→ **Problem description**:
Set the data down again, exactly as it reads, but without the pictures.

→ **Entries shown**:

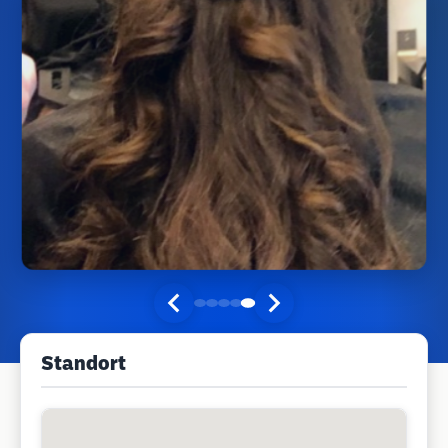
Standort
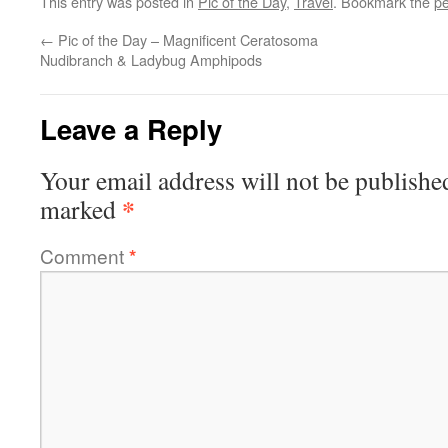
This entry was posted in
Pic of the Day
,
Travel
. Bookmark the
pe
←
Pic of the Day – Magnificent Ceratosoma
Nudibranch & Ladybug Amphipods
Leave a Reply
Your email address will not be publishe
*
marked
Comment
*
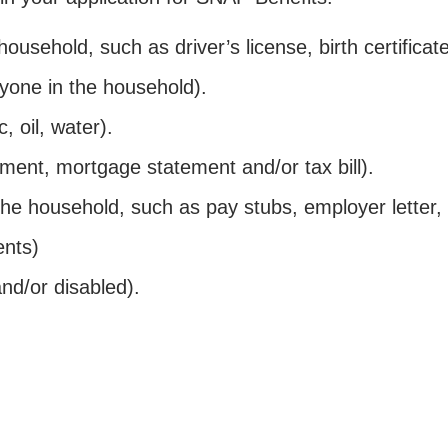
 household, such as driver’s license, birth certifica
yone in the household).
c, oil, water).
ment, mortgage statement and/or tax bill).
the household, such as pay stubs, employer letter, 
ents)
nd/or disabled).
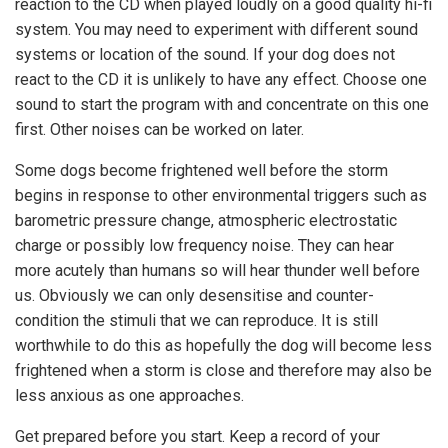
reaction to the CD when played loudly on a good quality hi-fi
system. You may need to experiment with different sound
systems or location of the sound. If your dog does not
react to the CD it is unlikely to have any effect. Choose one
sound to start the program with and concentrate on this one
first. Other noises can be worked on later.
Some dogs become frightened well before the storm
begins in response to other environmental triggers such as
barometric pressure change, atmospheric electrostatic
charge or possibly low frequency noise. They can hear
more acutely than humans so will hear thunder well before
us. Obviously we can only desensitise and counter-
condition the stimuli that we can reproduce. It is still
worthwhile to do this as hopefully the dog will become less
frightened when a storm is close and therefore may also be
less anxious as one approaches.
Get prepared before you start. Keep a record of your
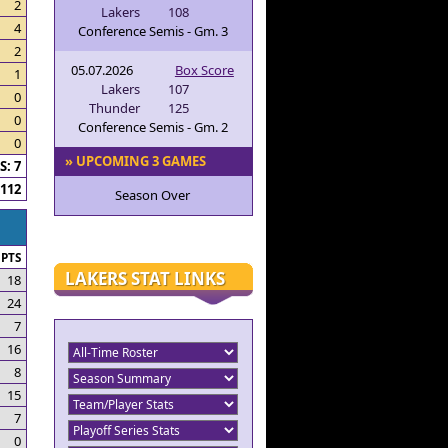
2
Lakers
108
4
Conference Semis - Gm. 3
2
05.07.2026
Box Score
1
Lakers
107
0
Thunder
125
0
Conference Semis - Gm. 2
0
» UPCOMING 3 GAMES
: 7
112
Season Over
PTS
LAKERS STAT LINKS
18
24
7
16
8
15
7
0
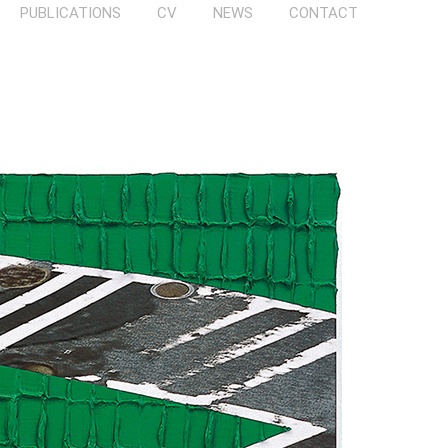
PUBLICATIONS
CV
NEWS
CONTACT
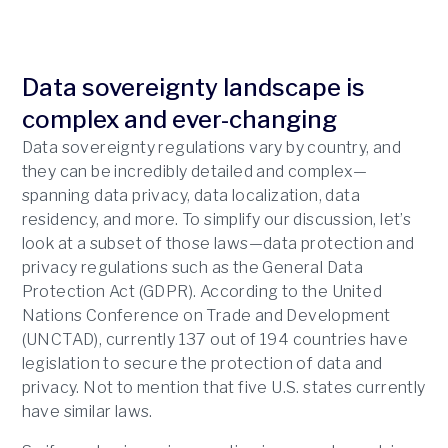
Data sovereignty landscape is
complex and ever-changing
Data sovereignty regulations vary by country, and
they can be incredibly detailed and complex—
spanning data privacy, data localization, data
residency, and more. To simplify our discussion, let’s
look at a subset of those laws—data protection and
privacy regulations such as the General Data
Protection Act (GDPR). According to the United
Nations Conference on Trade and Development
(UNCTAD), currently 137 out of 194 countries have
legislation to secure the protection of data and
privacy. Not to mention that five U.S. states currently
have similar laws.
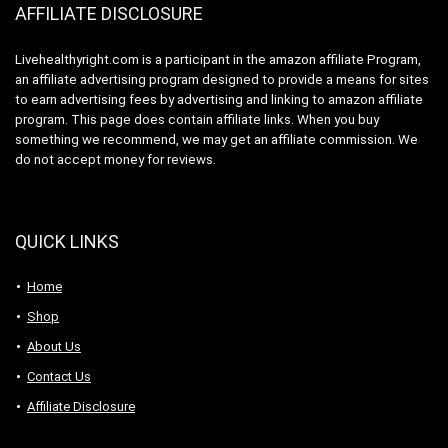
AFFILIATE DISCLOSURE
Livehealthyright.com is a participant in the amazon affiliate Program,
an affiliate advertising program designed to provide a means for sites
to earn advertising fees by advertising and linking to amazon affiliate
program. This page does contain affiliate links. When you buy
something we recommend, we may get an affiliate commission. We
do not accept money for reviews.
QUICK LINKS
Home
Shop
About Us
Contact Us
Affiliate Disclosure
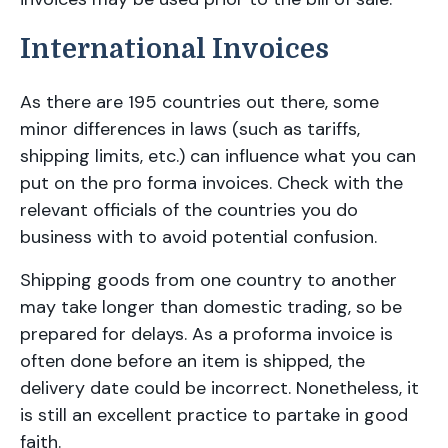
International Invoices
As there are 195 countries out there, some
minor differences in laws (such as tariffs,
shipping limits, etc.) can influence what you can
put on the pro forma invoices. Check with the
relevant officials of the countries you do
business with to avoid potential confusion.
Shipping goods from one country to another
may take longer than domestic trading, so be
prepared for delays. As a proforma invoice is
often done before an item is shipped, the
delivery date could be incorrect. Nonetheless, it
is still an excellent practice to partake in good
faith.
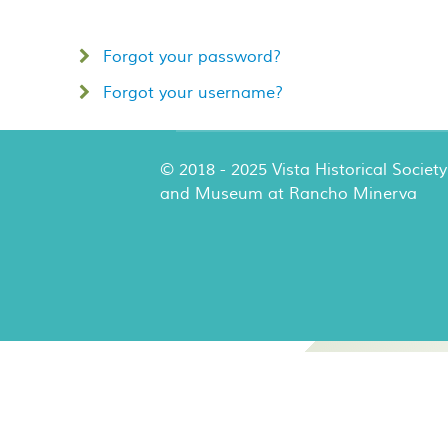
Forgot your password?
Forgot your username?
© 2018 - 2025 Vista Historical Society
and Museum at Rancho Minerva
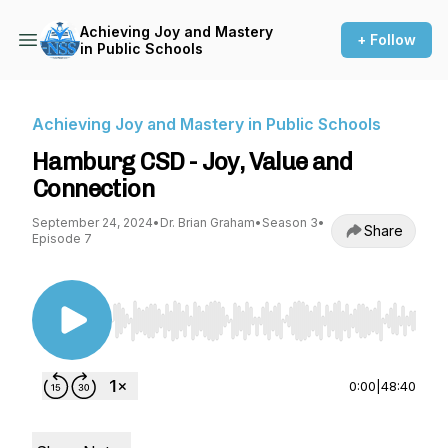
Achieving Joy and Mastery
+ Follow
in Public Schools
Achieving Joy and Mastery in Public Schools
Hamburg CSD - Joy, Value and
Connection
September 24, 2024
•
Dr. Brian Graham
•
Season 3
•
Share
Episode 7
Use Left/Right to seek, Home/End to jump to st
0:00
|
48:40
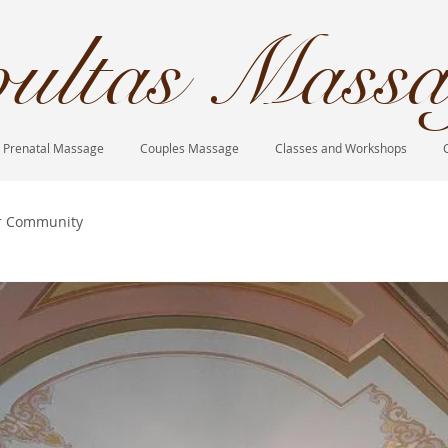
ultas Massa
Prenatal Massage
Couples Massage
Classes and Workshops
r Community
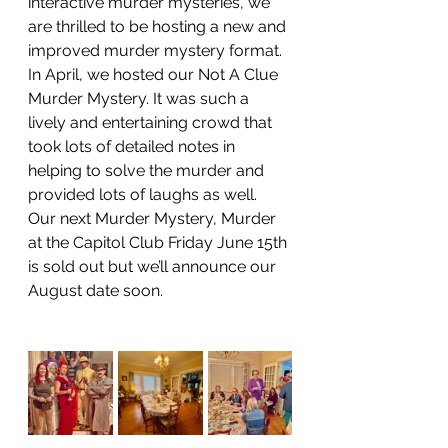
interactive murder mysteries, we 
are thrilled to be hosting a new and 
improved murder mystery format. 
In April, we hosted our Not A Clue 
Murder Mystery. It was such a 
lively and entertaining crowd that 
took lots of detailed notes in 
helping to solve the murder and 
provided lots of laughs as well. 
Our next Murder Mystery, Murder 
at the Capitol Club Friday June 15th 
is sold out but we’ll announce our 
August date soon. 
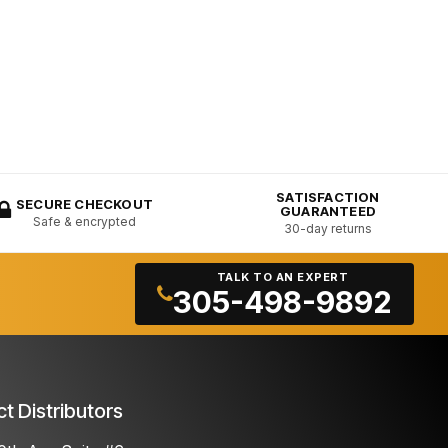
SATISFACTION
SECURE CHECKOUT
GUARANTEED
Safe & encrypted
30-day returns
TALK TO AN EXPERT
305-498-9892
ct Distributors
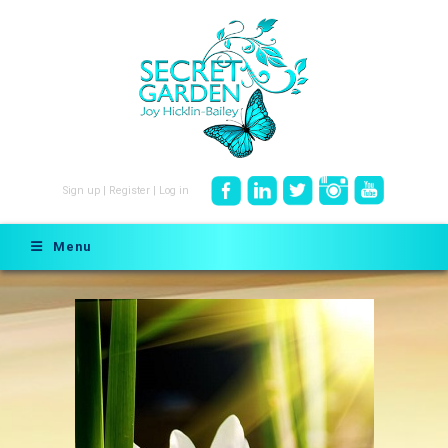
Sign up
|
Register
|
Log in
Menu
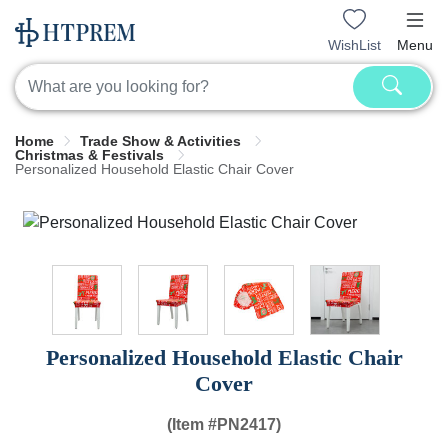
WishList
Menu
Home
Trade Show & Activities
Christmas & Festivals
Personalized Household Elastic Chair Cover
Personalized Household Elastic Chair
Cover
(Item #
PN2417)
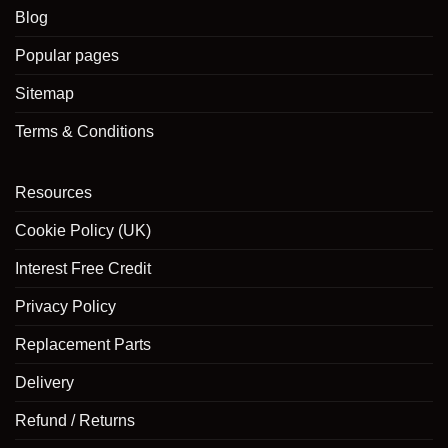
on
Blog
the
product
Popular pages
page
Sitemap
Terms & Conditions
Resources
Cookie Policy (UK)
Interest Free Credit
Privacy Policy
Replacement Parts
Delivery
Refund / Returns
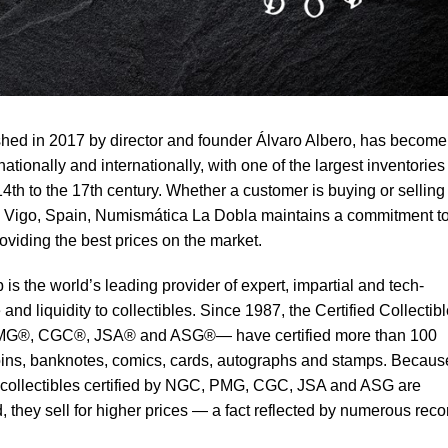
hed in 2017 by director and founder Álvaro Albero, has become
tionally and internationally, with one of the largest inventories
4th to the 17th century. Whether a customer is buying or selling
 in Vigo, Spain, Numismática La Dobla maintains a commitment t
oviding the best prices on the market.
 is the world’s leading provider of expert, impartial and tech-
and liquidity to collectibles. Since 1987, the Certified Collectib
G®, CGC®, JSA® and ASG®— have certified more than 100
 coins, banknotes, comics, cards, autographs and stamps. Becaus
at collectibles certified by NGC, PMG, CGC, JSA and ASG are
 they sell for higher prices — a fact reflected by numerous reco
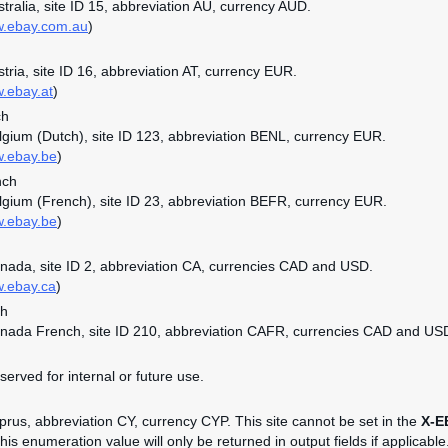
ustralia, site ID 15, abbreviation AU, currency AUD.
w.ebay.com.au
)
stria, site ID 16, abbreviation AT, currency EUR.
w.ebay.at
)
ch
elgium (Dutch), site ID 123, abbreviation BENL, currency EUR.
w.ebay.be
)
nch
elgium (French), site ID 23, abbreviation BEFR, currency EUR.
w.ebay.be
)
anada, site ID 2, abbreviation CA, currencies CAD and USD.
w.ebay.ca
)
ch
anada French, site ID 210, abbreviation CAFR, currencies CAD and US
served for internal or future use.
yprus, abbreviation CY, currency CYP. This site cannot be set in the
X-E
is enumeration value will only be returned in output fields if applicable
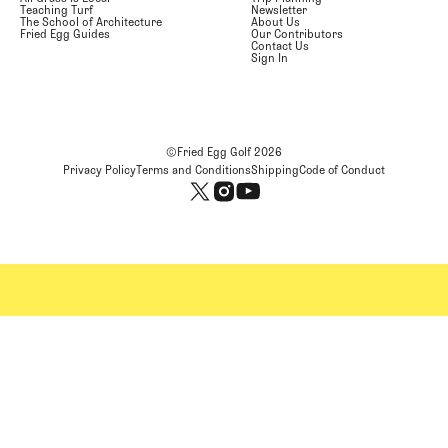
Teaching Turf
Newsletter
The School of Architecture
About Us
Fried Egg Guides
Our Contributors
Contact Us
Sign In
©Fried Egg Golf
2026
Privacy Policy
Terms and Conditions
Shipping
Code of Conduct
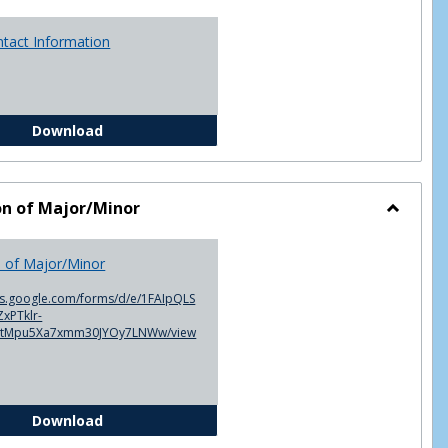
ntact Information
Advisor Contact Information
Download
on of Major/Minor
Toggle
Declarat
n of Major/Minor
of
Major/M
cs.google.com/forms/d/e/1FAIpQLS
xPTklr-
ntMpu5Xa7xmm30JYOy7LNWw/view
Declaration of Major/Minor
Download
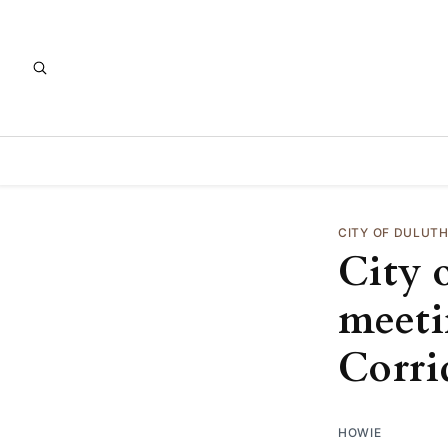
CITY OF DULUT
City 
meeti
Corri
HOWIE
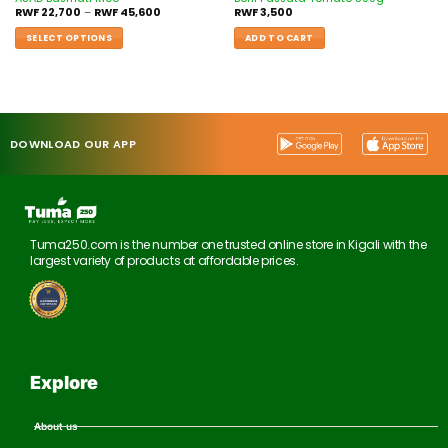
RWF
22,700
–
RWF
45,600
RWF
3,500
SELECT OPTIONS
ADD TO CART
DOWNLOAD OUR APP
Tuma250.com is the number one trusted online store in Kigali with the
largest variety of products at affordable prices.
Explore
About us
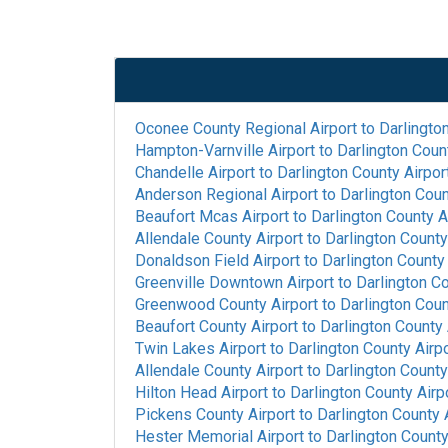
Oconee County Regional Airport
to
Darlingto
Hampton-Varnville Airport
to
Darlington Coun
Chandelle Airport
to
Darlington County Airpor
Anderson Regional Airport
to
Darlington Coun
Beaufort Mcas Airport
to
Darlington County A
Allendale County Airport
to
Darlington County
Donaldson Field Airport
to
Darlington County 
Greenville Downtown Airport
to
Darlington Co
Greenwood County Airport
to
Darlington Coun
Beaufort County Airport
to
Darlington County 
Twin Lakes Airport
to
Darlington County Airp
Allendale County Airport
to
Darlington County
Hilton Head Airport
to
Darlington County Airp
Pickens County Airport
to
Darlington County 
Hester Memorial Airport
to
Darlington County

→ **Task output**:
Standort
This entry was posted in
Pic of the Day
,
Travel
. Bookmark the
pe
←
Pic of the Day – Magnificent Ceratosoma
Nudibranch & Ladybug Amphipods
Leave a Reply
Your email address will not be publishe
*
marked
Comment
*
 household, such as driver’s license, birth certifica
yone in the household).
c, oil, water).
ment, mortgage statement and/or tax bill).
the household, such as pay stubs, employer letter, 
ents)
nd/or disabled).
reaction to the CD when played loudly on a good quality hi-fi
system. You may need to experiment with different sound
systems or location of the sound. If your dog does not
react to the CD it is unlikely to have any effect. Choose one
sound to start the program with and concentrate on this one
first. Other noises can be worked on later.
Some dogs become frightened well before the storm
begins in response to other environmental triggers such as
barometric pressure change, atmospheric electrostatic
charge or possibly low frequency noise. They can hear
more acutely than humans so will hear thunder well before
us. Obviously we can only desensitise and counter-
condition the stimuli that we can reproduce. It is still
worthwhile to do this as hopefully the dog will become less
frightened when a storm is close and therefore may also be
less anxious as one approaches.
Get prepared before you start. Keep a record of your
2
Lakers
108
4
Conference Semis - Gm. 3
2
05.07.2026
Box Score
1
Lakers
107
0
Thunder
125
0
Conference Semis - Gm. 2
0
» UPCOMING 3 GAMES
: 7
112
Season Over
PTS
LAKERS STAT LINKS
18
24
7
16
8
15
7
0
PUBLICATIONS
CV
NEWS
CONTACT
Data sovereignty landscape is
complex and ever-changing
Data sovereignty regulations vary by country, and
they can be incredibly detailed and complex—
spanning data privacy, data localization, data
residency, and more. To simplify our discussion, let’s
look at a subset of those laws—data protection and
privacy regulations such as the General Data
Protection Act (GDPR). According to the United
Nations Conference on Trade and Development
(UNCTAD), currently 137 out of 194 countries have
legislation to secure the protection of data and
privacy. Not to mention that five U.S. states currently
have similar laws.
AFFILIATE DISCLOSURE
Livehealthyright.com is a participant in the amazon affiliate Program,
an affiliate advertising program designed to provide a means for sites
to earn advertising fees by advertising and linking to amazon affiliate
program. This page does contain affiliate links. When you buy
something we recommend, we may get an affiliate commission. We
do not accept money for reviews.
QUICK LINKS
Home
Shop
About Us
Contact Us
Affiliate Disclosure
International Invoices
As there are 195 countries out there, some
minor differences in laws (such as tariffs,
shipping limits, etc.) can influence what you can
put on the pro forma invoices. Check with the
relevant officials of the countries you do
business with to avoid potential confusion.
Shipping goods from one country to another
may take longer than domestic trading, so be
prepared for delays. As a proforma invoice is
often done before an item is shipped, the
delivery date could be incorrect. Nonetheless, it
is still an excellent practice to partake in good
faith.
Forgot your password?
Forgot your username?
© 2018 - 2025 Vista Historical Society
and Museum at Rancho Minerva
Achieving Joy and Mastery
+ Follow
in Public Schools
Achieving Joy and Mastery in Public Schools
Hamburg CSD - Joy, Value and
Connection
September 24, 2024
•
Dr. Brian Graham
•
Season 3
•
Share
Episode 7
Use Left/Right to seek, Home/End to jump to st
0:00
|
48:40
ultas Massa
Prenatal Massage
Couples Massage
Classes and Workshops
r Community
interactive murder mysteries, we 
are thrilled to be hosting a new and 
improved murder mystery format. 
In April, we hosted our Not A Clue 
Murder Mystery. It was such a 
lively and entertaining crowd that 
took lots of detailed notes in 
helping to solve the murder and 
provided lots of laughs as well. 
Our next Murder Mystery, Murder 
at the Capitol Club Friday June 15th 
is sold out but we’ll announce our 
August date soon. 
SATISFACTION
SECURE CHECKOUT
GUARANTEED
Safe & encrypted
30-day returns
TALK TO AN EXPERT
305-498-9892
ct Distributors
Sign up
|
Register
|
Log in
Menu
WishList
Menu
Home
Trade Show & Activities
Christmas & Festivals
Personalized Household Elastic Chair Cover
Personalized Household Elastic Chair
Cover
(Item #
PN2417)
on
Blog
the
product
Popular pages
page
Sitemap
Terms & Conditions
Resources
Cookie Policy (UK)
Interest Free Credit
Privacy Policy
Replacement Parts
Delivery
Refund / Returns
hed in 2017 by director and founder Álvaro Albero, has become
tionally and internationally, with one of the largest inventories
4th to the 17th century. Whether a customer is buying or selling
 in Vigo, Spain, Numismática La Dobla maintains a commitment t
oviding the best prices on the market.
 is the world’s leading provider of expert, impartial and tech-
and liquidity to collectibles. Since 1987, the Certified Collectib
G®, CGC®, JSA® and ASG®— have certified more than 100
 coins, banknotes, comics, cards, autographs and stamps. Becaus
at collectibles certified by NGC, PMG, CGC, JSA and ASG are
 they sell for higher prices — a fact reflected by numerous reco
ustralia, site ID 15, abbreviation AU, currency AUD.
w.ebay.com.au
)
stria, site ID 16, abbreviation AT, currency EUR.
w.ebay.at
)
ch
elgium (Dutch), site ID 123, abbreviation BENL, currency EUR.
w.ebay.be
)
nch
elgium (French), site ID 23, abbreviation BEFR, currency EUR.
w.ebay.be
)
anada, site ID 2, abbreviation CA, currencies CAD and USD.
w.ebay.ca
)
ch
anada French, site ID 210, abbreviation CAFR, currencies CAD and US
served for internal or future use.
yprus, abbreviation CY, currency CYP. This site cannot be set in the
X-E
is enumeration value will only be returned in output fields if applicable
Teaching Turf
Newsletter
The School of Architecture
About Us
Fried Egg Guides
Our Contributors
Contact Us
Sign In
©Fried Egg Golf
2026
Privacy Policy
Terms and Conditions
Shipping
Code of Conduct
ntact Information
Advisor Contact Information
Download
on of Major/Minor
Toggle
Declarat
n of Major/Minor
of
Major/M
cs.google.com/forms/d/e/1FAIpQLS
xPTklr-
ntMpu5Xa7xmm30JYOy7LNWw/view
Declaration of Major/Minor
Download
CITY OF DULUT
City 
meeti
Corri
HOWIE
RWF
22,700
–
RWF
45,600
RWF
3,500
SELECT OPTIONS
ADD TO CART
DOWNLOAD OUR APP
Tuma250.com is the number one trusted online store in Kigali with the
largest variety of products at affordable prices.
Explore
About us
Oconee County Regional Airport
to
Darlingto
Hampton-Varnville Airport
to
Darlington Coun
Chandelle Airport
to
Darlington County Airpor
Anderson Regional Airport
to
Darlington Coun
Beaufort Mcas Airport
to
Darlington County A
Allendale County Airport
to
Darlington County
Donaldson Field Airport
to
Darlington County 
Greenville Downtown Airport
to
Darlington Co
Greenwood County Airport
to
Darlington Coun
Beaufort County Airport
to
Darlington County 
Twin Lakes Airport
to
Darlington County Airp
Allendale County Airport
to
Darlington County
Hilton Head Airport
to
Darlington County Airp
Pickens County Airport
to
Darlington County 
Hester Memorial Airport
to
Darlington County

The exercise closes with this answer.